両編ともチェーホフを含め今まで取り組んできた作品と異なり、対話あるいは会話の部で発話者ごとに改行されず、さらに長大な段落の続く例が多く見られます。そのためページ全体がびっしりと文字で埋まってしまい、その上そのようなページが連続する体裁で、ドストエフスキイを読むとしばしば接するようなスタイルになっています。あくまで見かけ上の話ですので重要な問題ではないのかもしれませんが、それでも余白の多いテクストに接すると何かしら心理的な圧迫感が減り余裕が生まれるのもまた事実、ロシア語だけに限らず日々の読書でも同様でしょう。ところで当の「吹雪」の原題Метельは「ミチィエーリ」といった風に発音されます。テクストの体裁といい内容といい「みっちり」した作品ですねとはお二方のご感想、笑みのこぼれるひと時となりました。

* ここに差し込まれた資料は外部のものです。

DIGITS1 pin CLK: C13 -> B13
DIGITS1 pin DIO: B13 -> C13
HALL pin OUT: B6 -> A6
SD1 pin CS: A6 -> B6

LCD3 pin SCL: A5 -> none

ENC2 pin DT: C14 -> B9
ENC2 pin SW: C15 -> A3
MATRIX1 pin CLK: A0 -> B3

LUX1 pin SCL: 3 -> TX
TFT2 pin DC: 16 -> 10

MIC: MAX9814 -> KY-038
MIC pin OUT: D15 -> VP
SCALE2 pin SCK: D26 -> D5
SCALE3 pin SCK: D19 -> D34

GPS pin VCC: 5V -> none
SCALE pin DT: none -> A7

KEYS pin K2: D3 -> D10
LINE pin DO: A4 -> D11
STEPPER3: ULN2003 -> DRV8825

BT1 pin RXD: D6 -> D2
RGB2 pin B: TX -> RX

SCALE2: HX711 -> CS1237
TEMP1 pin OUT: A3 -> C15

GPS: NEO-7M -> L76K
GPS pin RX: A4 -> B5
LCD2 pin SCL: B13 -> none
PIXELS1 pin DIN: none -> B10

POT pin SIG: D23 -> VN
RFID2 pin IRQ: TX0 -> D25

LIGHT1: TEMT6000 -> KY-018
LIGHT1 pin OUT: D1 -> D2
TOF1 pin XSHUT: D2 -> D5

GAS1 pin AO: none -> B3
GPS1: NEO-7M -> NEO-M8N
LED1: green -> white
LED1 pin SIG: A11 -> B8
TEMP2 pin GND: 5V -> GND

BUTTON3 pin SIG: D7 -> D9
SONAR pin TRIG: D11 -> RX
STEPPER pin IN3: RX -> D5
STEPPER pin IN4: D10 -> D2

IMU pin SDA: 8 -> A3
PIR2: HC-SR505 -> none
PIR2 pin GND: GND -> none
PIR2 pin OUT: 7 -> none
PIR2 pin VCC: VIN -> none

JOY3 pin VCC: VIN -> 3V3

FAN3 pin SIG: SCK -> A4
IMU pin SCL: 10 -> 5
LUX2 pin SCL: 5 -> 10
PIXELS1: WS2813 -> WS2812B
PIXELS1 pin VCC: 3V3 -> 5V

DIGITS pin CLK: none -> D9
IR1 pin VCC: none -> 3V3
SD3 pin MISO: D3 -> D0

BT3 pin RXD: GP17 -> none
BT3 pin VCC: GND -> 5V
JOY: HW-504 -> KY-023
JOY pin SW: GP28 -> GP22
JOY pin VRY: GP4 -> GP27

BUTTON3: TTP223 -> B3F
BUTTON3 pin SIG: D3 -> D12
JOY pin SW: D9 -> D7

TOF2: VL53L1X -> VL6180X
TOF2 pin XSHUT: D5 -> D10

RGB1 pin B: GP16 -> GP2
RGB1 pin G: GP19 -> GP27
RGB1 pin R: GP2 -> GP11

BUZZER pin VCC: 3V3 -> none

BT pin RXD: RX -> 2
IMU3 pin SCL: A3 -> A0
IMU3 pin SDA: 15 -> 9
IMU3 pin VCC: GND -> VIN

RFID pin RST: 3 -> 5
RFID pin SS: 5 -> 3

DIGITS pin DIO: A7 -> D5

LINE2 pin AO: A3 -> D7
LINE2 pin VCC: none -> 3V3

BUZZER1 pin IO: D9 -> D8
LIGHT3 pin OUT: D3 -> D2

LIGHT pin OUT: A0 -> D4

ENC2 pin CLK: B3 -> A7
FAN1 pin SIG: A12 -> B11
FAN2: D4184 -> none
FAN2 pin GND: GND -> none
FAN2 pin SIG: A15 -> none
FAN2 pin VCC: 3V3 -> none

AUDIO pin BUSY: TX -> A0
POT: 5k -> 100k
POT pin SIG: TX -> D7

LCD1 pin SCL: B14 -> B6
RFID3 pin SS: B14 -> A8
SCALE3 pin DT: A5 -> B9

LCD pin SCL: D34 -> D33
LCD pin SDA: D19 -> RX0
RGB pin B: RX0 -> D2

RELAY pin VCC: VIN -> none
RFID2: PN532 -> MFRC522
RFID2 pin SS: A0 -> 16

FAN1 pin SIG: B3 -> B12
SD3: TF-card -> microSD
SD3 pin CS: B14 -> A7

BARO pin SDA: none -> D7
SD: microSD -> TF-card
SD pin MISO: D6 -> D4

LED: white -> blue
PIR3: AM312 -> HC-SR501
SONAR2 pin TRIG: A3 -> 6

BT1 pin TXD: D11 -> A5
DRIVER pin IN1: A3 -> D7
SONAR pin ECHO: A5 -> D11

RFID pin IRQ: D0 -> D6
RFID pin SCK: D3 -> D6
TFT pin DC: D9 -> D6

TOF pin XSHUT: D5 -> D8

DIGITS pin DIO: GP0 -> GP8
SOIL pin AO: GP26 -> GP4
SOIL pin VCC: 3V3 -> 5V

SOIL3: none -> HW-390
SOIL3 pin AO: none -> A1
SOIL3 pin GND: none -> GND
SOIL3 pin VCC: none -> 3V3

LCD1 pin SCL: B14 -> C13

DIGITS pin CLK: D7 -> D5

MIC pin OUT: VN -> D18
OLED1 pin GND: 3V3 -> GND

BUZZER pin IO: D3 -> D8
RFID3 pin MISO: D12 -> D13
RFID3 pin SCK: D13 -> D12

そのようなユーモアが自然と生れ出た原因の一つとして、主人公シルヴィオの醸し出す雰囲気や性格はもちろん、基本的に復讐劇というシリアスな内容の前回の講読作品「その一発」とは一風変わった、「吹雪」や「葬儀屋」の中で描き出される、一面からりとした内容のそれぞれの作品世界が挙げられるでしょう。偶然の事態の積み重ねによって思いもよらぬハッピーエンドがもたらされる「吹雪」、酔った挙句の一言で散々なひどい目に会うものの、結局それは夢の中の出来事で最後には丸く収まる「葬儀屋」といった具合です。
後者の主人公プロホロフの職業やその性格に接して、以前読んだチェーホフの『ロスチャイルドのバイオリン』の主人公ブロンザやその話の筋が、我々三人それぞれの脳裏に自然と思い浮かび、再び破顔一笑となりました。阿吽の呼吸で同じテクストを読み進めていく貴重な時間が流れています。